My book was initially available at a fairly high hardcover price of $70-some, but this was to be expected. It was available from on-line sources like Amazon at a bit less, and the eventual paperback would be more affordable. That’s what happened with the New Waves volume, anyway.

But then, in early 2015, Palgrave became part of Springer. This wasn’t because Springer wanted to own Palgrave, but just because Springer wanted the Nature Publishing Group (which belonged to MacMillan) and Palgrave was swept up in the merger deal. To be clear, Springer is among a handful of predatory publishing conglomerates which I would never have published with if I’d had a choice. Monographs published directly with Springer are super-expensive, priced to extract money from academic libraries but not to actually be read by much of anybody.

Since my book was published, the price for the hardcover print has steadily increased. It is now, ridiculously, $100. This is not a matter of increasing the price on reprints or minimally revised editions, but just of jacking up the price for copies from the first print run.

Meanwhile, the eBook is priced at $69.99. Although not explicit anywhere, it’s pretty clear that the motive for jacking up the price on the printed copy is to make a gap between the price of the printed and electronic copies without actually discounting for the eBook.

In the last year, the publisher has started offering electronic copies of individual chapters as separate purchases for $29.95 each. This is terrible, because the chapters are not separate articles. Although some of the parts would make sense read alone, the chapters refer to one another. Among the chapters which are available for thirty bucks a pop are the introduction and conclusion, which are all references and summary and in which no original philosophy is done. The whole reason I wrote a book was because the project grew larger than something that would fit comfortably in an article.

I have written to my publisher numerous times about the sale of separate chapters. It seems like a terrible model both for me and for them. It means that fewer people will respond to my work, except in glib ways that address only part of the larger project. It also means that any customer foolhardy enough to buy a chapter is likely to be pissed off and hate both the work and the publisher. Some people may bumble into paying, but I don’t see how it’s a good business model over the long term.

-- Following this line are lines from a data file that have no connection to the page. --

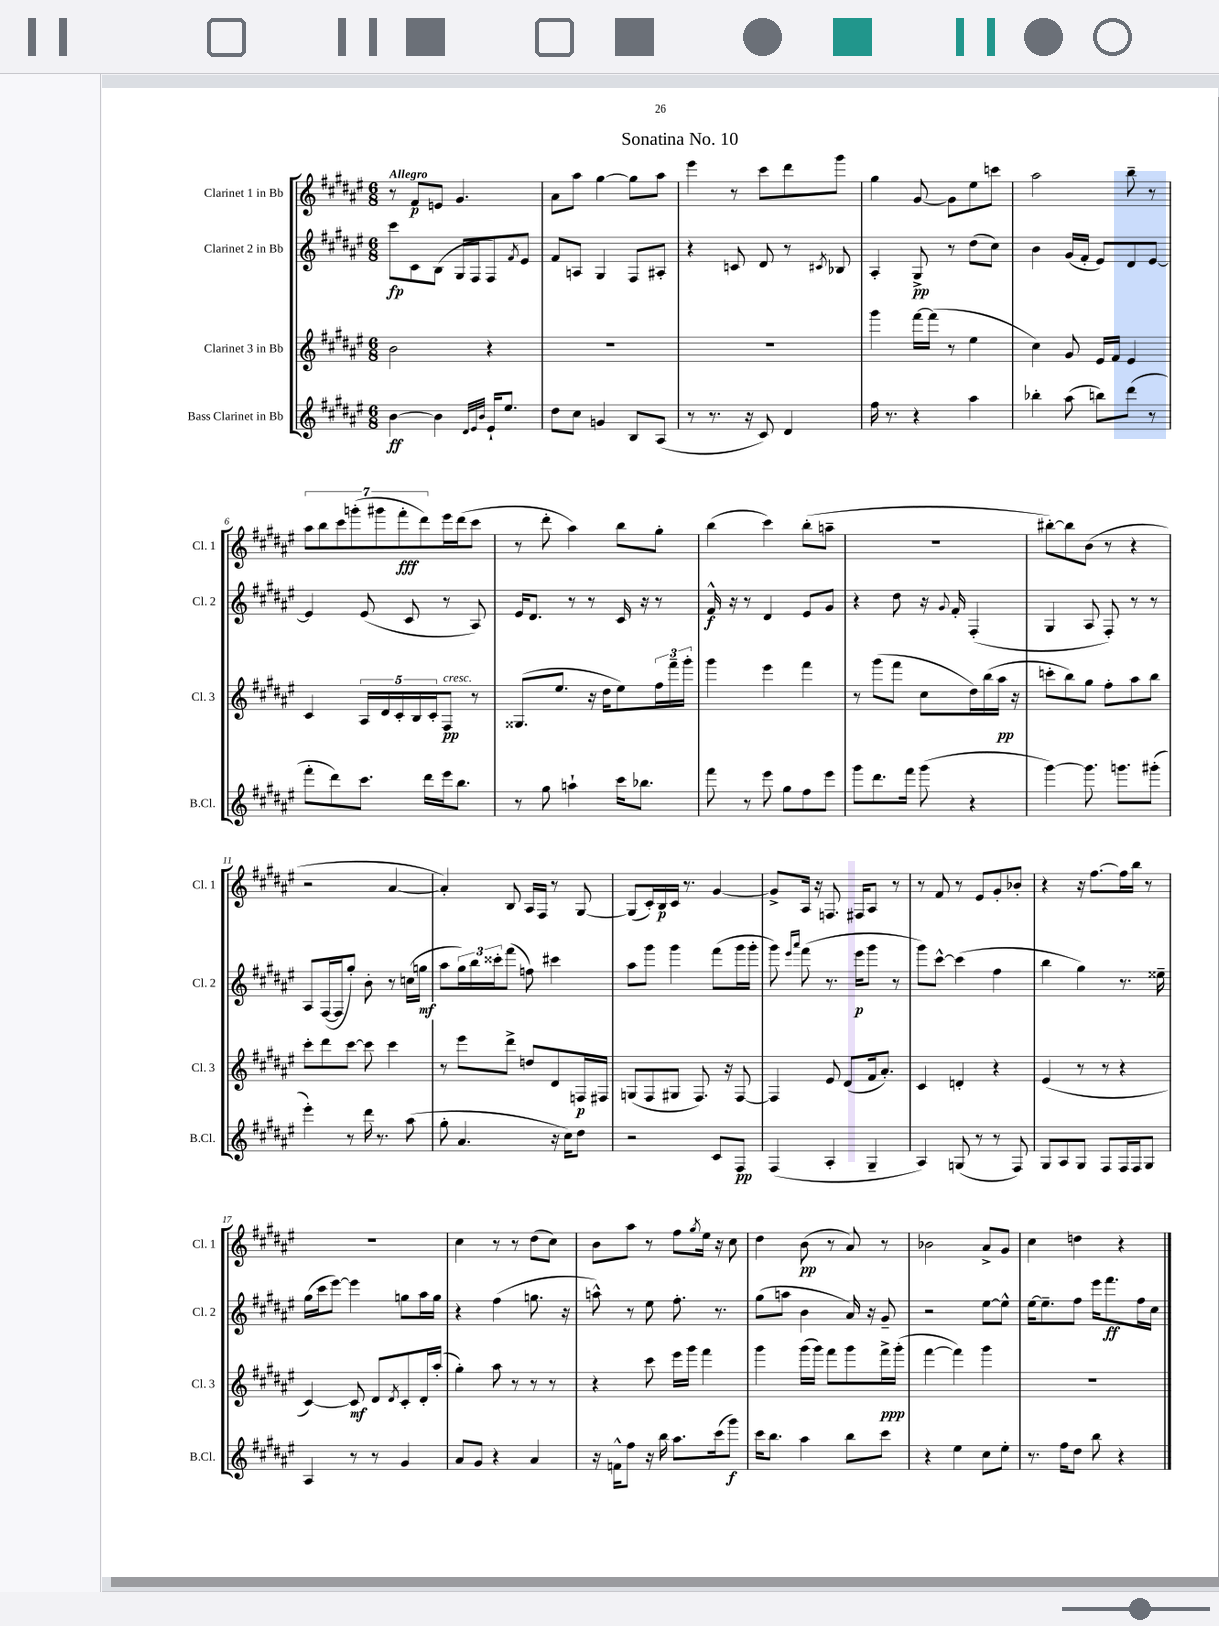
\header { title = "Sonatina No. 10" }
<<
\new StaffGroup <<
\new Staff = "s0" \with { instrumentName = "Clarinet 1 in Bb" shortInstrumentName = "Cl. 1" } {
    \clef treble \key fis \major \numericTimeSignature \time 6/8 \tempo "Allegro"
    r8 fis'8\p e'8 gis'4. |
    ais'8 ais''8 gis''4~ gis''8 ais''8 |
    eis'''4 r8 cis'''8 dis'''8 gis'''8 |
    gis''4 gis'8~ gis'8 eis''8 c'''8 |
    ais''2 b''8-- r8 |
    \tuplet 7/4 { ais''8 b''8 cis'''8 g'''8-.( gis'''8 fis'''8-.\fff dis'''8) } eis'''16 dis'''16( cis'''8 |
    r8 dis'''8-. ais''4) b''8 gis''8-. |
    b''4( cis'''4) b''8-.( a''8-- |
    R2. |
    bis''8~-.) bis''8 b'8( r8 r4 |
    r2 ais'4~ |
    ais'4-.) b8 ais16 fis16 r8 gis8~ |
    gis8( cis'16-.) b16\p cis'16 r8. gis'4~ |
    gis'8-> ais16 r16 f8. fis16 ais8 r8 |
    r8 fis'8 r8 eis'8 gis'8-. bes'8-. |
    r4 r16 fis''8.~ fis''16 b''16 r8 |
    R2. |
    cis''4 r8 r8 dis''8( cis''8) |
    b'8 ais''8 r8 fis''8 \acciaccatura { gis''8 } eis''16 r16 cis''8 |
    dis''4 b'8\pp( r8 ais'8) r8 |
    bes'2 ais'8-> gis'8 |
    cis''4 d''4 r4 \bar "|." |
}
\new Staff = "s1" \with { instrumentName = "Clarinet 2 in Bb" shortInstrumentName = "Cl. 2" } {
    \clef treble \key fis \major \numericTimeSignature \time 6/8
    cis'''8\fp cis'8 b8( gis16 fis16 fis8) \acciaccatura { fis'8 } eis'8 |
    fis'8 a8 gis4 fis8 ais8-. |
    r4 c'8 dis'8 r8 \acciaccatura { cis'8 } bes8 |
    ais4-. gis8->\pp r8 dis''8( cis''8) |
    b'4 gis'16( fis'16-. eis'8) dis'8 eis'8~ |
    eis'4 eis'8( cis'8 r8 ais8) |
    eis'16 dis'8. r8 r8 cis'16 r16 r8 |
    fis'16-^\f r16 r8 dis'4 eis'8 gis'8 |
    r4 dis''8 r16 \appoggiatura { gis'8 } fis'16-. fis4-.( |
    gis4 ais8 fis8-.) r8 r8 |
    ais8 fis16~( fis16 gis''8-.) b'8-. r8 c''16( g''16\mf |
    ais''8 \tuplet 3/2 { gis''16) b''16 cisis'''16-. } fis'''8( f''8) cis'''4 |
    ais''8 gis'''8 gis'''4 fis'''8( gis'''16 gis'''16-. |
    gis'''8) \grace { eis'''16 ais'''16 } fis'''8( r8. eis'''16\p gis'''8 r8 |
    gis'''8) cis'''8~-^ cis'''4( fis''4 |
    b''4 gis''4) r8. eisis''16-- |
    gis''16( cis'''16 eis'''8~) eis'''4 g''8 ais''16 g''16 |
    r4 fis''4( g''8. r16 |
    a''8-^) r8 eis''8 fis''8.-. r8. |
    gis''8( a''8 b'4 ais'16) r16 gis'8-- |
    r2 eis''8~ eis''8-^ |
    eis''16~ eis''8.-- fis''8 eis'''16 fis'''8.\ff fis''16 cis''16 \bar "|." |
}
\new Staff = "s2" \with { instrumentName = "Clarinet 3 in Bb" shortInstrumentName = "Cl. 3" } {
    \clef treble \key fis \major \numericTimeSignature \time 6/8
    b'2 r4 |
    R2. |
    R2. |
    gis'''4 fis'''16~ fis'''16( r8 eis''4 |
    cis''4) gis'8 eis'16 fis'16 eis'4 |
    cis'4 \tuplet 5/4 { ais16 dis'16 cis'16-. b16 cis'16-. } fis8\pp^\markup { \italic "cresc." } r8 |
    gisis8.( eis''8. r16 dis''16 eis''8) \tuplet 3/2 { fis''16 fis'''16-- gis'''16-. } |
    gis'''4 eis'''4 fis'''4 |
    r8 gis'''8( fis'''8 cis''8 dis''16) b''16( ais''16\pp r16 |
    c'''8-. b''8) gis''8 fis''8-. ais''8 b''8 |
    cis'''8-. dis'''8 cis'''8~ cis'''8 cis'''4 |
    r8 eis'''8 dis'''8-> d''8 dis'8 f16\p fis16 |
    g8( fis8 gis8 fis8.) r16 fis8~ |
    fis4 eis'8 dis'8( fis'16 ais'8.-.) |
    cis'4 d'4-. r4 |
    eis'4( r8 r8 r4 |
    cis'4~) cis'8\mf dis'8 \acciaccatura { dis'8 } cis'8-. dis'16-. ais''16-.( |
    gis''4-.) ais''8 r8 r8 r8 |
    r4 cis'''8 eis'''16 gis'''16 fis'''4 |
    gis'''4 gis'''16( gis'''16) fis'''8 gis'''8 fis'''16->\ppp gis'''16-.( |
    fis'''4~ fis'''4) gis'''4 |
    R2. \bar "|." |
}
\new Staff = "s3" \with { instrumentName = "Bass Clarinet in Bb" shortInstrumentName = "B.Cl." } {
    \clef treble \key fis \major \numericTimeSignature \time 6/8
    b'4~\ff b'4 \grace { dis'32 eis'32 b'32 } eis'16-! eis''8. |
    dis''8 cis''8 g'4 b8 ais8( |
    r8 r8. r16 cis'8) dis'4 |
    fis''16 r8. r4 ais''4 |
    bes''4-. ais''8( b''8) dis'''8( r8 |
    fis'''8-. dis'''8) cis'''8. dis'''16 eis'''16 b''8. |
    r8 gis''8 a''4-! cis'''16 bes''8. |
    fis'''8 r8 eis'''8 gis''8 fis''8 eis'''8 |
    gis'''8 dis'''8. fis'''16 gis'''8( r4 |
    gis'''4~) gis'''8. g'''8. gis'''8-.( |
    eis'''4-.) r8 dis'''16 r8. ais''8( |
    gis''8-. ais'4. r16 cis''16) dis''8 |
    r2 cis'8 fis8\pp |
    fis4( ais4-. gis4-- |
    ais4) g8( r8 r8 fis8) |
    gis8 ais8 gis8 fis8 fis16 fis16 gis8 |
    ais4 r8 r8 gis'4 |
    ais'8 gis'8 r4 ais'4 |
    r16 f'16-^ fis''8 r16 b''16 ais''8. cis'''16( gis'''8\f) |
    cis'''16 b''8. ais''4 b''8 cis'''8 |
    r4 eis''4 cis''8 eis''8-. |
    r8. fis''16 dis''8 b''8 r4 \bar "|." |
}
>>
>>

I have received no response to my queries about the sale of separate chapters. In the same missives, I also asked about whether there would be a paperback edition and was told consistently that sales did not justify it. Despite that, a paperback edition was released this Summer. The price is $95, just $5 less than the still available hardback!

To sum up: Steady and sizeable increases in the price of the hardcover edition. Overpriced electronic edition. Electronic editions of separate chapters. A paperback edition which is priced within a margin-of-error of the hardback edition.

Publish or perish the thought

In a recent article, Daniele Fanelli and Vincent Larivière test the common claim that contemporary academics are publishing more papers than scientists used to publish. They conclude, contra the myth, that “contemporary science is not suffering from a salami-slicing of papers.”

This is compatible with the observation that journals receive more submissions than they used to, because the overall number of scientists has increased. Moreover, as they note, scientists in non-anglophone countries may be feeling more pressure to publish in anglophone journals.

It is also compatible with the observation that scientists’ CVs list more papers than CVs of earlier times, because coauthoring is more common and the number of coauthors per paper has increased. Part of Fanelli and Larivière’s analysis is to abstract from this effect.

Because of their methodology, their results don’t directly address philosophy. It is still plausible that philosophers are now pushed to publish more than philosophers back in the day, especially since there has been a shift from expecting a book for tenure to expecting some congerie of papers. I also wonder whether the growth of co-authorship in philosophy isn’t partly an adaptation to that demand.